👉 Try the demo:
https://github.com/LM-Kit/lm-kit-net-samples/tree/main/console_net/batch_pii_extraction
Batch PII Extraction with AI in .NET Applications
🎯 Purpose of the Sample
Batch PII Extraction demonstrates how to detect and extract Personally Identifiable Information (PII) from large volumes of documents using LM-Kit.NET. The sample processes files in parallel, applies OCR when needed, and outputs structured JSON results for each document.
It is designed for high-throughput compliance, privacy, and data governance workflows.
👥 Target Audience
- Compliance & Legal – GDPR, HIPAA, and privacy audits
- Enterprise & B2B Apps – PII detection pipelines
- Security & Risk – sensitive data discovery
- Back-office & Ops – bulk document processing
- Benchmarking & Demos – throughput and scalability evaluation
🚀 Problem Solved
- Manual PII review across thousands of documents
- Mixed input formats including scanned documents
- Scalable extraction with controlled parallelism
- Structured outputs ready for redaction or storage
💻 Sample Application Description
Console application that:
- Loads a predefined LM-Kit PII extraction model.

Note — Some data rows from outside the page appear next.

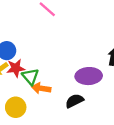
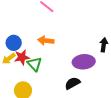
orange arrow: (41, 88) -> (46, 41), moved

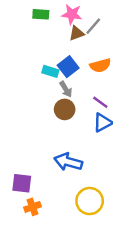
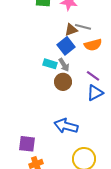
gray line: (93, 26) -> (83, 27), moved, turned 63
brown triangle: (77, 33) -> (71, 30), moved
cyan rectangle: (50, 71) -> (50, 64), moved

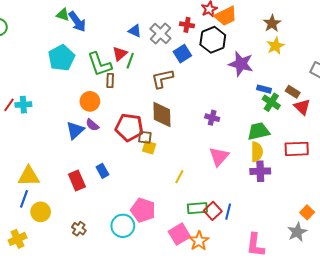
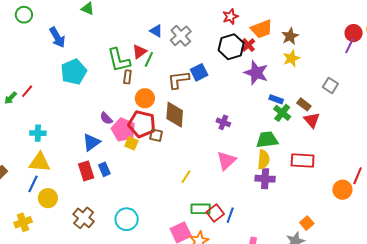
orange trapezoid: (226, 16) -> (262, 29), moved
blue arrow: (77, 22) -> (57, 37), moved
red cross: (187, 25) -> (248, 45), moved, turned 32
blue square: (182, 54) -> (199, 72), moved
cyan pentagon: (61, 58) -> (74, 72), moved
orange circle: (90, 101) -> (145, 98), moved
cyan cross: (23, 105) -> (38, 133), moved
blue triangle: (75, 130) -> (91, 142), moved
yellow square: (149, 147) -> (131, 143), moved
blue rectangle: (102, 171) -> (104, 169), moved
pink pentagon: (143, 210) -> (123, 130), moved
brown cross: (79, 229) -> (84, 218), size x1.5

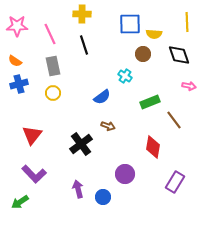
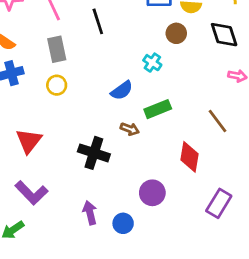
green rectangle: (150, 102) -> (158, 109), moved
black cross: (81, 144) -> (94, 153), turned -35

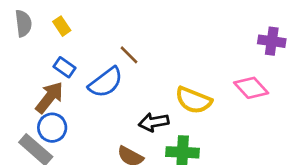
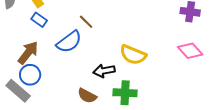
blue rectangle: (64, 67) -> (39, 20), moved
pink diamond: (251, 88) -> (190, 51), moved

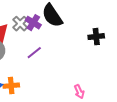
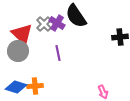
purple line: (34, 53) -> (58, 53), turned -63

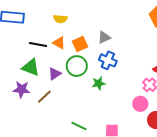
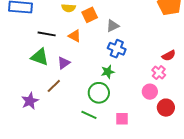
orange triangle: (59, 43) -> (75, 36), moved
orange square: (80, 44) -> (90, 15), moved
green circle: (77, 66) -> (99, 93), moved
purple star: (21, 89) -> (30, 101), moved, turned -30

- Recursively scans an input directory.
- Runs parallel PII extraction with adaptive thread count.
- Applies OCR automatically for non-text documents.
- Extracts entities such as names, addresses, IDs, and more.
- Writes one JSON output file per input document.
- Displays live progress, throughput, and performance metrics.
📂 Supported Inputs
- PDFs and scanned documents
- Images via OCR (Tesseract by default)
- Text-based files supported by LM-Kit attachments
🔐 Extracted Information
Depending on the model and configuration, extracted entities may include:
- Person names
- Addresses
- Phone numbers
- Email addresses
- National identifiers
- Payment and banking information
- Other sensitive data types (optional)
⚙️ Key Features
- ⚡ High-Throughput Batch Processing – multi-threaded execution
- 🧠 OCR-Aware Extraction – automatic OCR integration
- 📄 Page-Level Metrics – documents and pages per second
- 📊 Live Console Dashboard – progress table with throughput
- 🧩 Structured JSON Output – ready for redaction or analysis
- 🔁 Thread-Safe Statistics – real-time performance snapshots
🛠️ Getting Started
📋 Prerequisites
- .NET Framework 4.6.2 or .NET 8.0+
- LM-Kit.NET license key
- Tesseract OCR dependencies (default OCR engine)
📥 Download
git clone https://github.com/LM-Kit/lm-kit-net-samples
cd lm-kit-net-samples/console_net/batch_pii_extraction
▶️ Run
dotnet build
dotnet run
The sample uses configurable input and output directories and automatically determines the optimal thread count based on hardware and model size.
📁 Output Structure
- One
.jsonfile per input document - Preserves the input folder hierarchy
- JSON includes detected entities and metadata
- Null values omitted for clean output
📈 Runtime Metrics
Displayed during execution:
- Documents processed
- Pages processed
- Per-document processing time
- Documents per second
- Pages per second
Final summary includes total runtime and averages.
🔍 Notes
- The model is loaded once and shared across threads.
- Each worker initializes its own extraction engine.
- OCR can be replaced with a custom implementation.
- Additional PII entity definitions can be added programmatically.
- Preferred inference modality can be adjusted for redaction scenarios.
🔧 Extend the Demo
- Add confidence thresholds for filtering results.
- Integrate automatic redaction pipelines.
- Store outputs in databases or object storage.
- Replace OCR with cloud-based engines.
- Combine with document classification or routing workflows.